▶ **The problem**
Restate the records below word for word, and omit the images they hold.

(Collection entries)
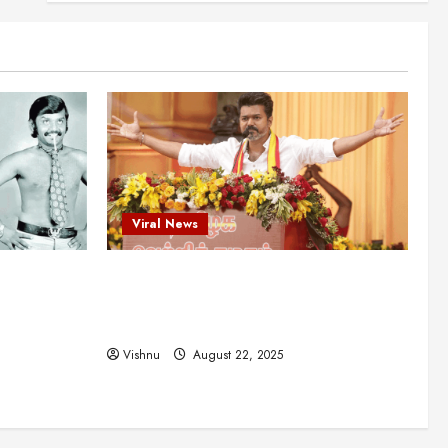
என்.எஸ்.கிருஷ்ணன்:
கலைவாணரின் நினைவு நாளில்
ஒரு சிலிர்ப்பூட்டும் பார்வை
2
August 30, 2025
Viral News
விஜயகாந்த்: 50க்கும் மேற்பட்ட
புதுமுக இயக்குநர்களுக்கு
வாய்ப்பளித்த ஒரே நடிகர்! தமிழ்
சினிமா வரலாற்றில் இது ஒரு
3
சாதனையா?
Viral News
Viral News
August 25, 2025
விஜய் தவெக மாநாட்டில் சொன்ன
ட புதுமுக
விஜய் தவெக மாநாட்டில் சொன்ன குட்டிக்
குட்டிக் கதை! அதன்
பின்னணியில் உள்ள ஆழ்ந்த
த்த ஒரே
கதை! அதன் பின்னணியில் உள்ள ஆழ்ந்த
அரசியல் அர்த்தம் என்ன?
4
ில் இது ஒரு
அரசியல் அர்த்தம் என்ன?
August 22, 2025
Vishnu
August 22, 2025
சிறப்பு கட்டுரை
சுவாரசிய தகவல்கள்
மெட்ராஸ் தினத்தின்
சுவாரஸ்யமான உண்மைகள்!
நீங்கள் அறியாத ரகசியங்கள்!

▶ **Answer area**
என்.எஸ்.கிருஷ்ணன்:
கலைவாணரின் நினைவு நாளில்
ஒரு சிலிர்ப்பூட்டும் பார்வை
2
August 30, 2025
Viral News
விஜயகாந்த்: 50க்கும் மேற்பட்ட
புதுமுக இயக்குநர்களுக்கு
வாய்ப்பளித்த ஒரே நடிகர்! தமிழ்
சினிமா வரலாற்றில் இது ஒரு
3
சாதனையா?
Viral News
Viral News
August 25, 2025
விஜய் தவெக மாநாட்டில் சொன்ன
ட புதுமுக
விஜய் தவெக மாநாட்டில் சொன்ன குட்டிக்
குட்டிக் கதை! அதன்
பின்னணியில் உள்ள ஆழ்ந்த
த்த ஒரே
கதை! அதன் பின்னணியில் உள்ள ஆழ்ந்த
அரசியல் அர்த்தம் என்ன?
4
ில் இது ஒரு
அரசியல் அர்த்தம் என்ன?
August 22, 2025
Vishnu
August 22, 2025
சிறப்பு கட்டுரை
சுவாரசிய தகவல்கள்
மெட்ராஸ் தினத்தின்
சுவாரஸ்யமான உண்மைகள்!
நீங்கள் அறியாத ரகசியங்கள்!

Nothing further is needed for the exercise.